Well, in England the general rule has been, once a bastard always a bastard, with no inheritance rights - and as far as peerages are concerned, this still applies: a child born out of wedlock cannot inherit a title, even if the parents subsequently marry.
Kings of course, have broken their own laws when it suited them. The children of John of Gaunt and Katherine Swynford were legitimised to form the Beaufort line which led to Henry VII and the Tudor dynasty. Henry VIII bastardised both Elizabeth and Mary, then made them his heirs after Edward VI -without, intriguingly, legitimising either. Charles II was pressurised to legitimise his son, the Duke of Monmouth, when it became obvious he would be succeeded by his Roman Catholic brother, the Duke of York. He refused, possibly because (personal opinion) he believed he had no right to deprive his brother of his lawful onheritance.

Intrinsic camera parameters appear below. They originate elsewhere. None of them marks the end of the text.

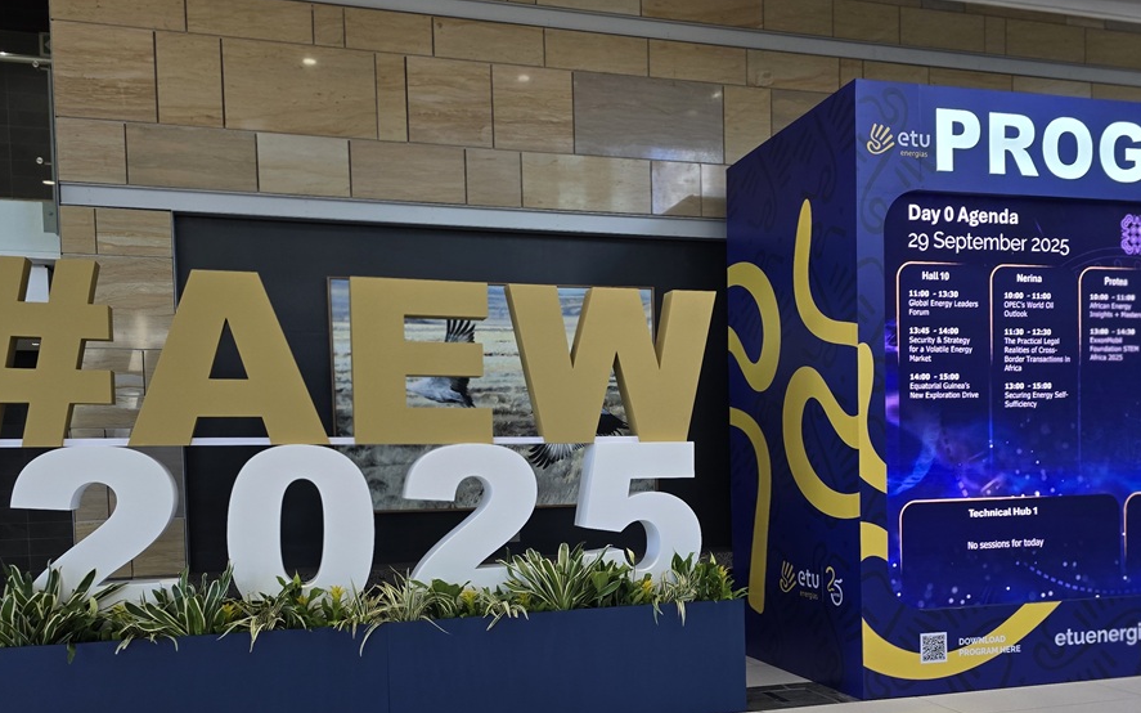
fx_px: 1026
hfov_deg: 58.1
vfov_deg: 37.6
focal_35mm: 33
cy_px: 514
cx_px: 610
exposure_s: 1/100
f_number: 1.7
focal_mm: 6.3
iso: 100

So as far as the UK is concerned, the answer is a very qualified "yes" - but only rarely and only by sovereigns. As land was usually entailed on the nearest male blood relative, the owner was basically a life tenant, able to use the land but he could not give it to his favourite natural child at the expense of the lawful heir. He couldn't even give it to his daughters, who were dispossessed if they had no brother - see Jane Austen "Pride and Prejudice" and "Sense and Sensibility".